Selected passage.
<<<<

Hard-up firms in China use cashmere and pork to repay loans
LI XINTONG DID not want one overpriced cashmere sweater, let alone a hundred. But when his loan to Jicai came due, the investment firm offered to repay him not in cash, but in sweaters. The value of 100 cashmere pullovers, it said, equalled his 150,000 yuan ($ 22,000) loan, and was thus fair compensation. Mr Li (not his real name) disagrees.
Perhaps he should count himself lucky. At least he did not receive dozens of packages of premium ham, as a troubled Chinese pig farm’s bondholders recently did, in lieu of interest. In another case, a financial subsidiary of HNA, a conglomerate that includes an airline, offered flight vouchers instead of cash when its clients’ investments matured.
The spate of unorthodox repayments highlights a squeeze in China’s financial system, which has hurt smaller companies and non-bank lenders most. So far this year companies have defaulted on 135bn yuan ($ 20bn) of bonds, more than triple the previous annual record. But some firms that have been pushed to the brink are desperate to avoid the ignominy of default. So they try to persuade investors to accept things that they make in lieu of at least part of what is owed.

>>>>

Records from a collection

<<<<

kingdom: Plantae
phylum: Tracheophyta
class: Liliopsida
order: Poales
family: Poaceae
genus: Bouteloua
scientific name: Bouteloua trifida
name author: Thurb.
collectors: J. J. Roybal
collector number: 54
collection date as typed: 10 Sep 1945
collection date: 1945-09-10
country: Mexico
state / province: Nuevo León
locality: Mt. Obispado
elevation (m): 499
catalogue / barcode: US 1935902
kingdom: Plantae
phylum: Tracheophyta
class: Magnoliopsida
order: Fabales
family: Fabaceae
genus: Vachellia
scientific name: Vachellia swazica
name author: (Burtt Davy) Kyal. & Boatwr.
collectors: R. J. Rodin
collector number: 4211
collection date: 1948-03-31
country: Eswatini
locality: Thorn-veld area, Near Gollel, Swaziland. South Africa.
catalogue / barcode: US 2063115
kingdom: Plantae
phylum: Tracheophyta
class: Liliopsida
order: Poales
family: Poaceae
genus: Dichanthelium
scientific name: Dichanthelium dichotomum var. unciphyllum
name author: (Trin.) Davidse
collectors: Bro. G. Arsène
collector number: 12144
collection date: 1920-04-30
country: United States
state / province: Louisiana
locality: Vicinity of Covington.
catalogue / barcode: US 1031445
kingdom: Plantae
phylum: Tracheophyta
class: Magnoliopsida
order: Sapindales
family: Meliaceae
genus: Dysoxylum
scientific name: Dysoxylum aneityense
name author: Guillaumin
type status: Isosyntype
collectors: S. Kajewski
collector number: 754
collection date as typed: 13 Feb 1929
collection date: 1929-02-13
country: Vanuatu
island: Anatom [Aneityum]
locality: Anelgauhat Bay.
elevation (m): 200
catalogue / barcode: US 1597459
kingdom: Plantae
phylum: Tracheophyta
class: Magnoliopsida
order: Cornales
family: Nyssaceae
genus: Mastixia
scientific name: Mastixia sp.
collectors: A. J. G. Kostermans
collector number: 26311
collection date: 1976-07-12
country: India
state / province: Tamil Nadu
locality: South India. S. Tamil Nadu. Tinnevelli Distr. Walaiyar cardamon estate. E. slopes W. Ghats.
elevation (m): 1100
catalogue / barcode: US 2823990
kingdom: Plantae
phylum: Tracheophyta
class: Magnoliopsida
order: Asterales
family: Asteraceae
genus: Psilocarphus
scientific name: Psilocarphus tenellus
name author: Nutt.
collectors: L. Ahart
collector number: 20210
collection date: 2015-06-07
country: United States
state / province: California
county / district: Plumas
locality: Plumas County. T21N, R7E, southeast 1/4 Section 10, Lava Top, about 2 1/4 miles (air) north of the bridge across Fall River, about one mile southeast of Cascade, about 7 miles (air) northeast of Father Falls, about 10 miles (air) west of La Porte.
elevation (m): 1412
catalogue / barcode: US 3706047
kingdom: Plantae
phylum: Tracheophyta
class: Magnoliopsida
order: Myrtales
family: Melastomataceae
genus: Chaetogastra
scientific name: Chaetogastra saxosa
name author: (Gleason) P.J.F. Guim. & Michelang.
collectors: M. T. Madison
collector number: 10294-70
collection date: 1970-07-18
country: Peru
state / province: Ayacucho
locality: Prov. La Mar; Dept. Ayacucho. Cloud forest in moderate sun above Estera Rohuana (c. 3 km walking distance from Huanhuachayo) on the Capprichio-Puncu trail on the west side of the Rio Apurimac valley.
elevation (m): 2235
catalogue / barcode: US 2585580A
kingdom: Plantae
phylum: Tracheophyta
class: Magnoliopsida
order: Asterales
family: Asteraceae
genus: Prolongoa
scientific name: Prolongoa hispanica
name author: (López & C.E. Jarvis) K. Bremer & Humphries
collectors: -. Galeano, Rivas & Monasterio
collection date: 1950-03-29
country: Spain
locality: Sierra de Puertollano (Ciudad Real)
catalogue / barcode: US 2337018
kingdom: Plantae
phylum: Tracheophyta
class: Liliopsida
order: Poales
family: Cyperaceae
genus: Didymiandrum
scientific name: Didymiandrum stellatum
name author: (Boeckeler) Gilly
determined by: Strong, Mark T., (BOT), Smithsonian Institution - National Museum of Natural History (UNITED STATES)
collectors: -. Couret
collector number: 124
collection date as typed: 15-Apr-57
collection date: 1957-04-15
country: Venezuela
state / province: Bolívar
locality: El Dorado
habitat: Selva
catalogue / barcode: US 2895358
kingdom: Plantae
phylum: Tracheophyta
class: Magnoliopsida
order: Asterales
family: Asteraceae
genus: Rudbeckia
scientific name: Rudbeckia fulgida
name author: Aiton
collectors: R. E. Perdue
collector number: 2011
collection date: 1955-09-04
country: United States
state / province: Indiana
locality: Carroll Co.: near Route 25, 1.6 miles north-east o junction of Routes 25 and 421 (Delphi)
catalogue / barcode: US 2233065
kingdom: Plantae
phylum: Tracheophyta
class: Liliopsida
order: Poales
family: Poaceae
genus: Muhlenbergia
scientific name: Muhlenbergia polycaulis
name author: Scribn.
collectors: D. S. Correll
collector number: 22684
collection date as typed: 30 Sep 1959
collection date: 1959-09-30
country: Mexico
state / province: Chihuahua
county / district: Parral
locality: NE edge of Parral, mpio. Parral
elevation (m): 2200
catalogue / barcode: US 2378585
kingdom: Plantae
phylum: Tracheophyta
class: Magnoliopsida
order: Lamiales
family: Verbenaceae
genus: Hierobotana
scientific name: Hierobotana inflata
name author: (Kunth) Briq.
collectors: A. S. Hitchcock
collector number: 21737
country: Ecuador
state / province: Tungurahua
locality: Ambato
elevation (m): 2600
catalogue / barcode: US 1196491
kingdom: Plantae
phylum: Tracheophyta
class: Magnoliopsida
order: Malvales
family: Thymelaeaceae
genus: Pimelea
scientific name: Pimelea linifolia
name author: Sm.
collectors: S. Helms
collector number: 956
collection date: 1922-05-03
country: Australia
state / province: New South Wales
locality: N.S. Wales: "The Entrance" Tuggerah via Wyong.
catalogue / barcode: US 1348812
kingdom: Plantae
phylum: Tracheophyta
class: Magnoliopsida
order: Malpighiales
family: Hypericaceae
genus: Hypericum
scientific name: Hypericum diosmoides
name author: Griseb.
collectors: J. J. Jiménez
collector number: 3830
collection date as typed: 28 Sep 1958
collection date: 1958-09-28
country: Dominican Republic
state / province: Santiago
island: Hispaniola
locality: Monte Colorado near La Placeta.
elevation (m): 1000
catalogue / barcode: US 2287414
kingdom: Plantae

>>>>

Given problem. Extend the article about struggling Chinese firms repaying debts with goods, continuing after its final sentence.

Final result.
Payment in kind has a long, if not exactly venerable, tradition in China. In the 1990s, when state-owned factories ran short of cash but had bulging inventories, some paid workers with goods, from fridges to fertiliser. The government has tried to stamp out this practice, but in tough times some companies still resort to it. In 2015 Hubei Yihua, a loss-making chemicals manufacturer, raided its liquor cabinets to offer alcohol to workers and suppliers, instead of cash. Many companies also give in-kind bonuses, such as shopping vouchers to celebrate the Chinese new year. Such gifts are taxable, but firms and employees often neglect to declare them.
Jicai is one of thousands of peer-to-peer lenders to fail this year, hit by the government’s crackdown on badly managed shadow banks. When Mr Li tried to redeem his investment on its platform, he was offered just a few cents on the dollar upfront or the consignment of fine sweaters, which Jicai claimed were worth hundreds of dollars each. It made this offer because it is owned by Zhongyin, a garment-maker, which itself is in bad shape. Mr Li does not intend to accept the offer: “Unless you’re in the clothing business, who’d want all these sweaters?”
For Chinese investors, the lesson is clear. If uncertain about a small firm’s prospects, be sure you like its products.
This article appeared in the Finance and economics section of the print edition under the headline “Woolly thinking”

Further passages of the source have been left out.